Production-like Airflow-based pipeline on which to base tutorials and blog posts.

Uses Apache Airflow License MIT

Airflow Demo Project

Airflow-based demo pipeline that extracts currency exchange rates and and stores them in an S3-compatible storage. The goal of this demo is to provide a complete, production-like pipeline on which to base tutorials and blog posts.

Walkthrough

Setup

Docker Compose is used to setup the Airflow instance and supportive services (such as Minio).

  • airflow-database: a PostgreSQL database that is used to store Airflow's metadata.
  • airflow-init: a service that is used to initialize the Airflow database and create admin user.
  • airflow-scheduler: a service that runs the Airflow scheduler.
  • airflow-webserver: a service that runs the Airflow webserver.
  • storage: a Minio server that is used to store Airflow artifacts.
  • storage-init: a service that is used to initialize the Minio server and create a bucket named storage.

To run the Docker Compose file, you can use the following command:

docker-compose up

This will start all of the services in the Docker Compose file. You can then access the Airflow webserver at http://localhost:8080.

This demo's Airflow instances used LocalExecutor and runs its task directly in airflow-scheduler container.

LocalFilesystemBackend is used to store Connecitons and Variables. Note that you will note be able to see those items in the Airflow Webserver UI.

DAG

This DAG extracts exchange rates from the Exchange Rates API and uploads them to S3.

  • extract_rates task extracts exchange rates for a given currency pair.
  • merge_rates merges the extracted rates into a single CSV-formatted string.
  • upload_rates uploads the merged rates to S3.
  • clean_xcom cleans up artifacts from the XCom, including the extracted rates and the merged rates.

Here are some additional notes about the DAG:

  • The DAG uses the TypedDict type to define the structure of the exchange rate data. This makes the code more concise and easier to read.
  • The DAG uses the expand operator to create a dedicated task for each currency pair. This allows the DAG to be more scalable, as it can be easily extended to support additional currency pairs.
  • The DAG uses the clean_xcom task to clean up artifacts from the XCom.

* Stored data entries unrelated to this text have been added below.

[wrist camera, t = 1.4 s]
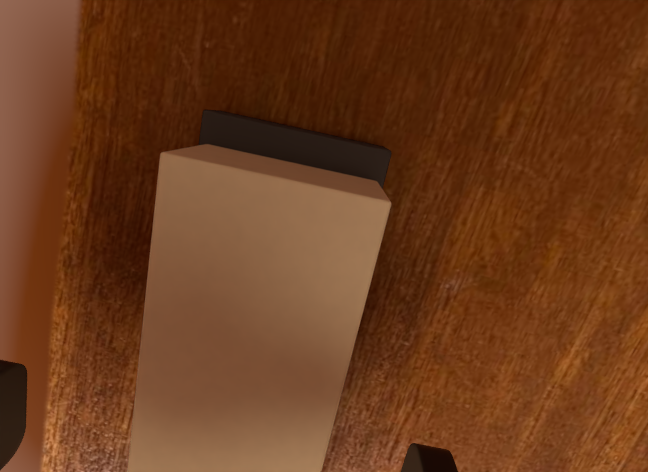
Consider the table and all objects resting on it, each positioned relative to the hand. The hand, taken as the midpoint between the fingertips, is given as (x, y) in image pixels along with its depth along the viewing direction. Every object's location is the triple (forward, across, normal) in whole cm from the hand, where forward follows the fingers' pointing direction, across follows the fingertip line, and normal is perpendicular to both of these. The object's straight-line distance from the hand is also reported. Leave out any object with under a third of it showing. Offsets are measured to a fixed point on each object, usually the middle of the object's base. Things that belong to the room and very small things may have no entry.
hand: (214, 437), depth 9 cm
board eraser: (+8, 0, +1) cm, 8 cm away
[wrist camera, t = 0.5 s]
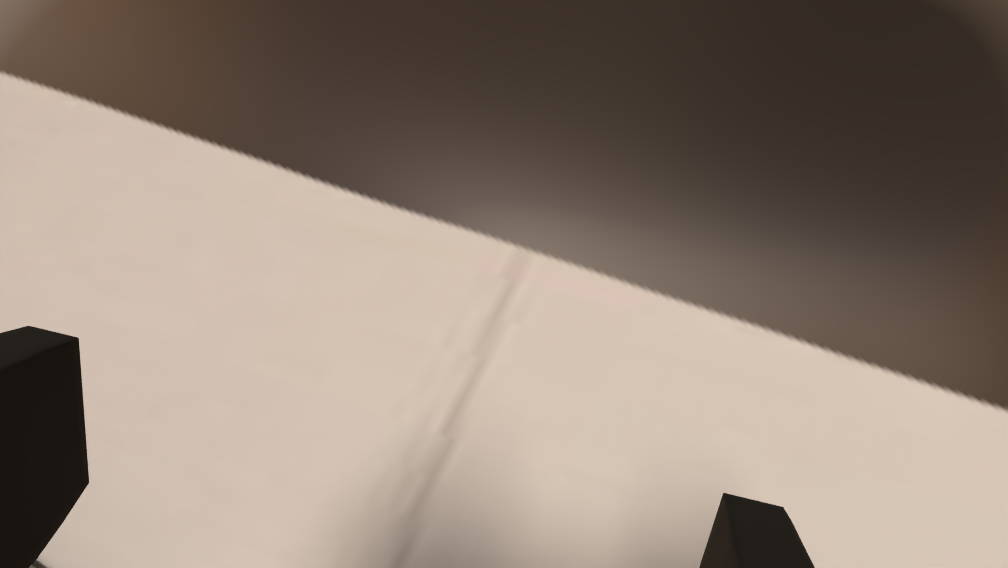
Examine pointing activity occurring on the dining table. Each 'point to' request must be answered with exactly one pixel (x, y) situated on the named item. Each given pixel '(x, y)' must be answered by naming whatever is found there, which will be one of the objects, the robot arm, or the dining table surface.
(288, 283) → the dining table surface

This is important to do, as the XCom can grow in size over time and can impact the performance of the DAG.

To run this DAG simply toggle it in the Airflow Webserver UI.

License

MIT License

Copyright (c) 2023 Vsevolod Bazhan

Permission is hereby granted, free of charge, to any person obtaining a copy of this software and associated documentation files (the "Software"), to deal in the Software without restriction, including without limitation the rights to use, copy, modify, merge, publish, distribute, sublicense, and/or sell copies of the Software, and to permit persons to whom the Software is furnished to do so, subject to the following conditions:

The above copyright notice and this permission notice shall be included in all copies or substantial portions of the Software.

THE SOFTWARE IS PROVIDED "AS IS", WITHOUT WARRANTY OF ANY KIND, EXPRESS OR IMPLIED, INCLUDING BUT NOT LIMITED TO THE WARRANTIES OF MERCHANTABILITY, FITNESS FOR A PARTICULAR PURPOSE AND NONINFRINGEMENT. IN NO EVENT SHALL THE AUTHORS OR COPYRIGHT HOLDERS BE LIABLE FOR ANY CLAIM, DAMAGES OR OTHER LIABILITY, WHETHER IN AN ACTION OF CONTRACT, TORT OR OTHERWISE, ARISING FROM, OUT OF OR IN CONNECTION WITH THE SOFTWARE OR THE USE OR OTHER DEALINGS IN THE SOFTWARE.